After all, the job is often to find solutions to problems or indeed ensure that there are no unforeseen landmines in the future. Indeed, the role of the solicitor is frequently about taking risk out of the picture for the client so of course the solicitor will be and should be, risk averse.
However, we are in the post-Legal Services Act world, where solicitor firms are competing with new entrepreneurial entrants to the legal services sector. So whilst the individual practitioners should not be encouraged to individually take risky decisions, the business might have to.
The Solicitors Regulation Authority’s Standards and Regulations, which are amazingly, four years old this month insist that firms create or adapt processes to assist individual solicitors to attain the highest professional standards.
To do this, the firm management and, particularly, the compliance officer for legal practice, should be making decisions on firm-wide processes which all employees will have to adhere to. In the past 12-months this has been very evident in the regulator’s approach to individual professional competence, insisting this requires firm-wide processes and supervision.
The area of third-party referral has traditionally been an area where the risk-averse nature of individual solicitors has been evident and understandable.
Whilst undertaking legal work, it will often be obvious to a solicitor that the client could benefit from complementary financial advice. However, the decision to proactively make a recommendation as to where the client should seek that financial advice has often been considered a risk.
The solicitor might reasonably weigh up whether the referral will reflect positively on them or whether there is any real benefit to them in making a strong recommendation.
In the past, it was perhaps easier to just tell the client that they should seek financial advice but not suggest where from, or indeed to give perhaps the ever popular ‘three business cards’ of local financial planners and let the client make the decision themselves, or not, as the case may be.
In my conversations with the regulator since 2019, it is clear that if a solicitor identifies that a client they are advising needs financial planning assistance, related to the matter they are dealing with, they should always make a referral.
In fact, one experienced SRA individual suggested that not to do so might be considered fundamentally at odds with two of the seven principles underpinning the rules: those of acting with integrity and in the client’s best interests.
The SRA is also clear that the firm should look to establish a firm-wide process to govern this, which would remove the unwanted personal risk, perceived or otherwise, from the individual.
If you have not already done so, then please ask the financial advisory firms you have worked with to assist you with the due diligence on their business. Any SIFA Professional member will be more than happy to do so.
Ask them to provide you with a full background on their impartiality, their qualifications, accreditations, local reputation, service standards, approach to vulnerability etc, to ensure they are the right ‘safe pair of hands’ to become part of your firm’s referral process.

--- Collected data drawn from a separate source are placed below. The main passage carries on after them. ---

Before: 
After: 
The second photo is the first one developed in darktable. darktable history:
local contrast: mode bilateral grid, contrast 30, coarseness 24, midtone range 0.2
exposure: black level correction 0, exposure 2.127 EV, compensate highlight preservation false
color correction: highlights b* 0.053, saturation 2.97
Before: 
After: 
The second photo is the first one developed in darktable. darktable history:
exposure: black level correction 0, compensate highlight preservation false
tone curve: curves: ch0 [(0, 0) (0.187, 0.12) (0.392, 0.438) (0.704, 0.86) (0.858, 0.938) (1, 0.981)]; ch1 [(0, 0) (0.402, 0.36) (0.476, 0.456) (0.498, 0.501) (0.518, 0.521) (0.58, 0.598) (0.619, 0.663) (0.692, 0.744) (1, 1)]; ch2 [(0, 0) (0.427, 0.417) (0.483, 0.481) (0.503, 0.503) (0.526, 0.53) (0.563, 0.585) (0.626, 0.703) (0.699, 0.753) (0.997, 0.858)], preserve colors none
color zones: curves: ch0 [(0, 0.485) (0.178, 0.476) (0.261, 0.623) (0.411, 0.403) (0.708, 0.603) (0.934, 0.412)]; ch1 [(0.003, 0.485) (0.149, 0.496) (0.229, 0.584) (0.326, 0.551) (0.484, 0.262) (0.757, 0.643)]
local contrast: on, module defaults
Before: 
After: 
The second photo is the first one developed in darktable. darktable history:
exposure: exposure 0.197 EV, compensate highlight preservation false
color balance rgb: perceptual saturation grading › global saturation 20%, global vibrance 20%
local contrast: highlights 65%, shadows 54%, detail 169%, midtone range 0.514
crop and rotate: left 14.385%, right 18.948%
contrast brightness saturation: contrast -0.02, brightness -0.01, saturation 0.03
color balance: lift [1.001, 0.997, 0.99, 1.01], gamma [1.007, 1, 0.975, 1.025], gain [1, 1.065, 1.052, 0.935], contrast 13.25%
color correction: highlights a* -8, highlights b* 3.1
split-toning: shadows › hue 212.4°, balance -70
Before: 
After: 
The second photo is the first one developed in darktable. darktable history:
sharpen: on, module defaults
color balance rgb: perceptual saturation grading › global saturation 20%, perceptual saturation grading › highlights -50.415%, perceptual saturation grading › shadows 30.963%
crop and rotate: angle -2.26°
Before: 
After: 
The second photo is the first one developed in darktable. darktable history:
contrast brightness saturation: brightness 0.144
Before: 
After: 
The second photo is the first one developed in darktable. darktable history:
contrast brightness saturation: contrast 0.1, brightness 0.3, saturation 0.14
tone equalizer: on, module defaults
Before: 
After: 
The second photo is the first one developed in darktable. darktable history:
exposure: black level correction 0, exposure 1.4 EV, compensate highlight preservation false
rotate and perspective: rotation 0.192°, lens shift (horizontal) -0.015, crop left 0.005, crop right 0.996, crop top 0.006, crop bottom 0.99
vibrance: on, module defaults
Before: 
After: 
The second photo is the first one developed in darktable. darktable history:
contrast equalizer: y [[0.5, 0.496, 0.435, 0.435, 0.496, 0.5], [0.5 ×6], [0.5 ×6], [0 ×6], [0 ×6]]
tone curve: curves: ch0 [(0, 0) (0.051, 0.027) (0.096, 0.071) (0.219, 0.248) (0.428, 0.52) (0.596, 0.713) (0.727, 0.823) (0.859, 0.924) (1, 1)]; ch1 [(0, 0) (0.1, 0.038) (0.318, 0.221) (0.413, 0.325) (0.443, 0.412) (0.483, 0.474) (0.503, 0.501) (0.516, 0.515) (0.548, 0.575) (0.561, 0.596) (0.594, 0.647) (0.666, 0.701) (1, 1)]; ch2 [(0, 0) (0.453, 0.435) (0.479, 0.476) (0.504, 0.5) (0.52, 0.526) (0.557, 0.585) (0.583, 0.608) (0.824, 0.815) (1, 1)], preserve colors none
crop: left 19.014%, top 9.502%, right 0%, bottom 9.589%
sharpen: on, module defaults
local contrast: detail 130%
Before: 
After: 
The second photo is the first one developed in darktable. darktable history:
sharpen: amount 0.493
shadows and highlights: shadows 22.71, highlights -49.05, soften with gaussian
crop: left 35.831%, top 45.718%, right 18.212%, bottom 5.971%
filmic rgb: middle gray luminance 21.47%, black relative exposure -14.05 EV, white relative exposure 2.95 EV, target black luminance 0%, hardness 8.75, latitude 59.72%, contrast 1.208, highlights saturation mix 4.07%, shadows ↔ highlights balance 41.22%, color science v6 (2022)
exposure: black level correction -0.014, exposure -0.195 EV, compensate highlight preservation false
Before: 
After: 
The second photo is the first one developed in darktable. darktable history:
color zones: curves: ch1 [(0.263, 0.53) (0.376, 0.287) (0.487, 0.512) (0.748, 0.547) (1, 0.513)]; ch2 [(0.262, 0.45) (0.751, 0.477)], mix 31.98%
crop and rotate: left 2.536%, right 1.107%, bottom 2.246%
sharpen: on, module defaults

The SRA anticipates that, if a law firm is not entering into a partnership with a financial or fee-sharing arrangement, and just referring, that they might have more than one firm in the mix to ensure you are acting with independence.
This being the case, it is likely that you might have a preferred list or panel based on qualifications and expertise in different areas of financial planning that will arise from your legal work. Matching their specialisms with your legal work is therefore an important part of the input to your due diligence.
Undertaking the due diligence exercise and taking it seriously, to develop a recognised process, lessens your firm’s risk across the board. There is less risk for the firm of individuals making referrals to an unsuitable financial planner, who might reflect poorly on your business.
Also, your individual solicitors and employees within the business will feel more confident in making the referral, knowing that it is not an individual risk because the referees have been researched and approved by the firm.
Reputational risk is real and understandable, but I would argue that solicitors not making a referral when a client obviously needs financial planning alongside your legal advice, is the bigger reputational risk and almost certainly a compliance risk as well.